In addition to the SVs, pulsed field gel electrophoresis (PFGE) revealed an abnormal chromosome karyotype of native chrXIII and chrXVI (fig. S6). This was further confirmed by DNA sequencing and Hi-C analysis (22). Because similar instances also have been found during the construction of synIII (15), we surmise that this represents a spontaneous low-frequency event occurred at some point during assembly. PFGE shows that the chrXIII and chrXVI karyotype of the synII strain with SVs (yeast_chr02_9.01) is correct. Therefore, we repaired this chromosomal crossover by first switching the mating type of the repaired synII (yeast_chr02_9.03) and then back crossing to synII strain (yeast_chr02_9.01) to avoid crossover between synthetic chromosome II and native chromosome II. After tetrad dissection, the correct karyotype was verified by PFGE analysis (fig. S6).
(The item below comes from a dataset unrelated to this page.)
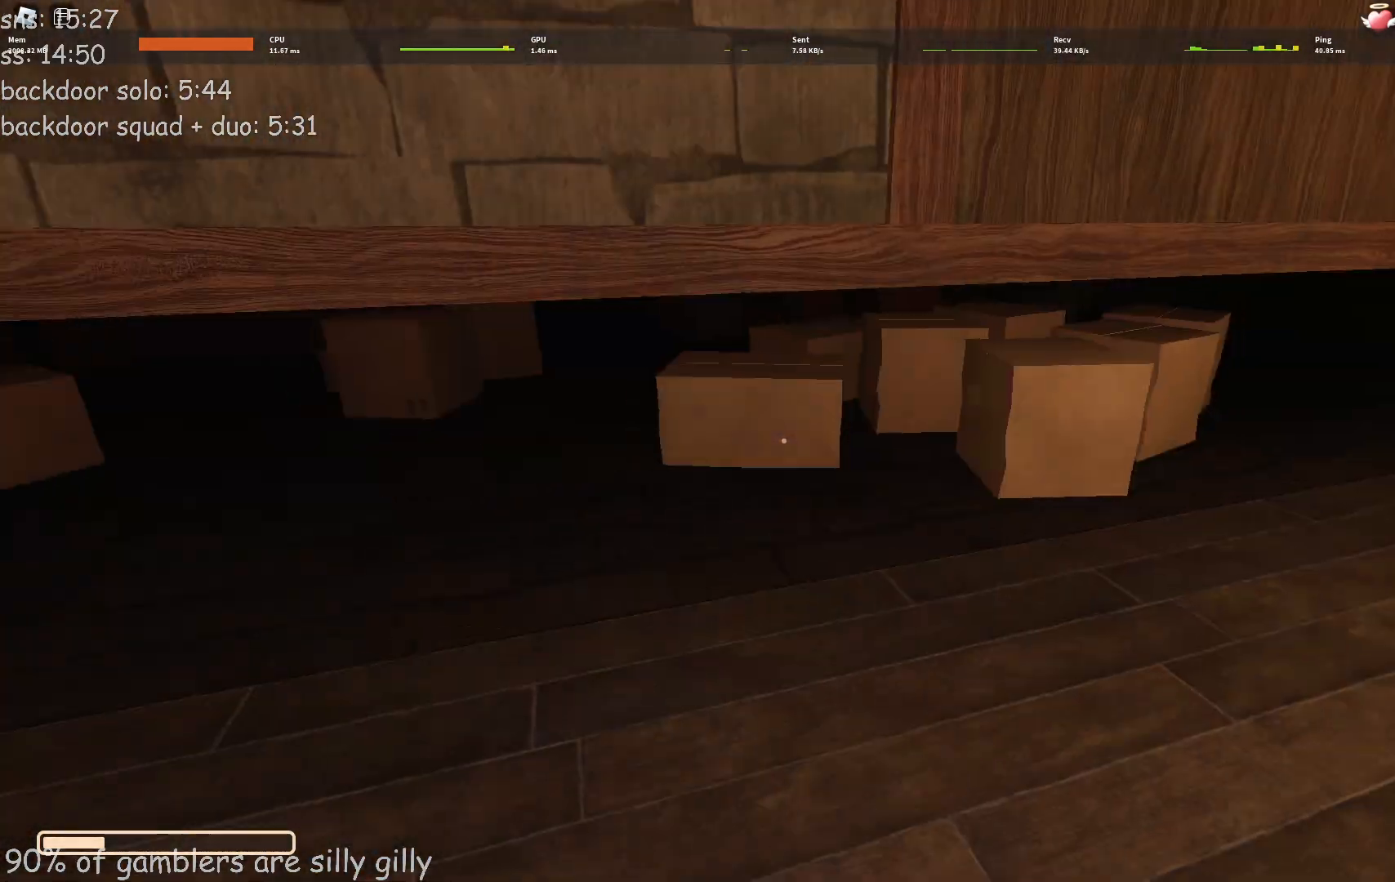
{"keys": ["shift", "w"], "events": [[433, "shift", "down"]]}
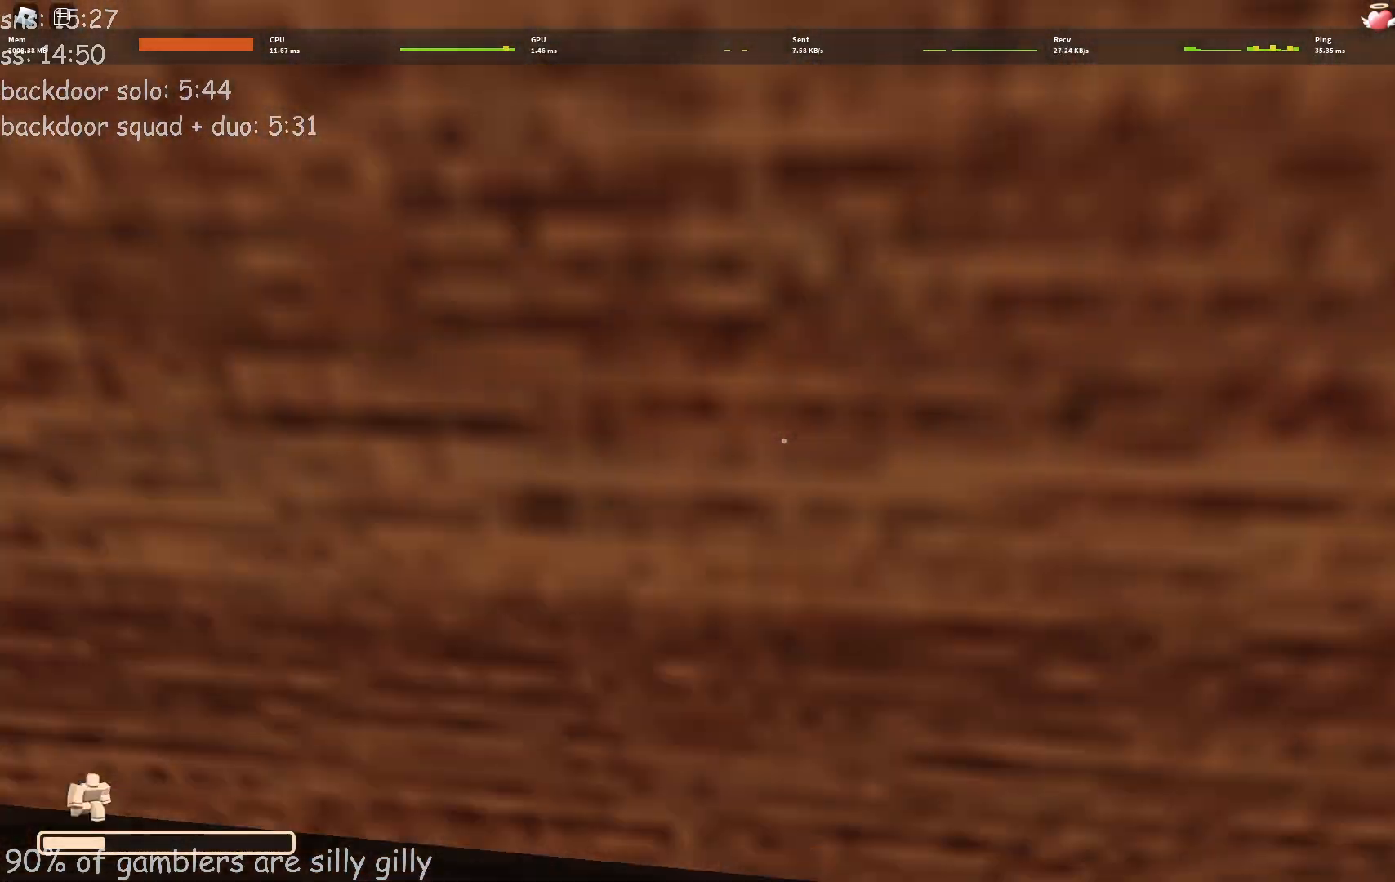
{"keys": ["w"], "events": [[100, "shift", "up"]]}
Comprehensive characterization of synII (yeast_chr02_9.03) phenotype

Growth curves, phenotype, and morphology tests under various cultivation and stress conditions were performed to check the fitness of the repaired synII strain compared with the wild-type counterparts (BY4741 and BY4742) (Fig. 2, A and B). Results show that synII strains are largely on par with wild-type strains (figs. S7 to S9). We did observe a significant fitness defect after megachunk E integration. Further investigation revealed that the defect was introduced by the insertion of the selectable marker URA3 (for integration selection) adjacent to the NCL1 gene, which encodes a tRNA:m5C-methyltransferase. Loss of function of the NCL1 gene is previously reported to be involved in slow growth and temperature sensitivity (23, 24), which explains the observed phenotypic defect. This auxotrophic marker interference phenotype was reversed in the next step of SwAP-IN, in which the URA3 marker was overwritten by an intact NCL1 gene. Similar instances of such reversible fitness defects were also found after integration of megachunks B, U, and W (fig. S8).

Fig. 2 Phenotypic profiling of synII.

(A) Phenotype tests of synII on different media. Ten-fold serial dilutions of overnight cultures of synII and wild-type (BY4741 and BY4742) strains were used for plating. From left to right: YPD at 25°C, 30°C, and 37°C; SC at 25°C, 30°C, and 37°C; low pH YPD (pH 4.0) and high pH YPD (pH 9.0); YPEG; SC+6-azauracil; YPD+benomyl; YPD+camptothecin; YPD+hydroxyurea; YPD+cycloheximide (10 μg/ml, 2 hours pretreatment); YPD+H2O2 (1 mM, 2 hours pretreatment); YPD+sorbitol; YPD+MMS, (YPD, yeast extract peptone dextrose; YPEG, yeast extract peptone glycerol ethanol; MMS, methyl methane sulfone; SC, synthetic complete). (B) Growth curves of synIIA-R, synIIR-Y, and synII strains compared with those of BY4741 and BY4742 strains in YPD at 30°C. (C) Cell cycle comparison between synII and BY4741. Images show cell morphology at different stages during the cell cycle after release from G1 block. DNA staining is shown in blue; CEN2-GFP in G1, S, G2, and M phase are shown in green. Graphs show the percentage of synII cells with separated CEN2-GFP dots, metaphase spindles, and anaphase spindles during the cell cycle. For each time point, at least 200 cells were counted. The inset numbers of 0.99 indicate the overall ratio of metaphase to anaphase cells throughout the time course for synII and BY4741 strains. (D) SynII (red) and BY4741 (black) replication time expressed as relative copy number by deep sequencing.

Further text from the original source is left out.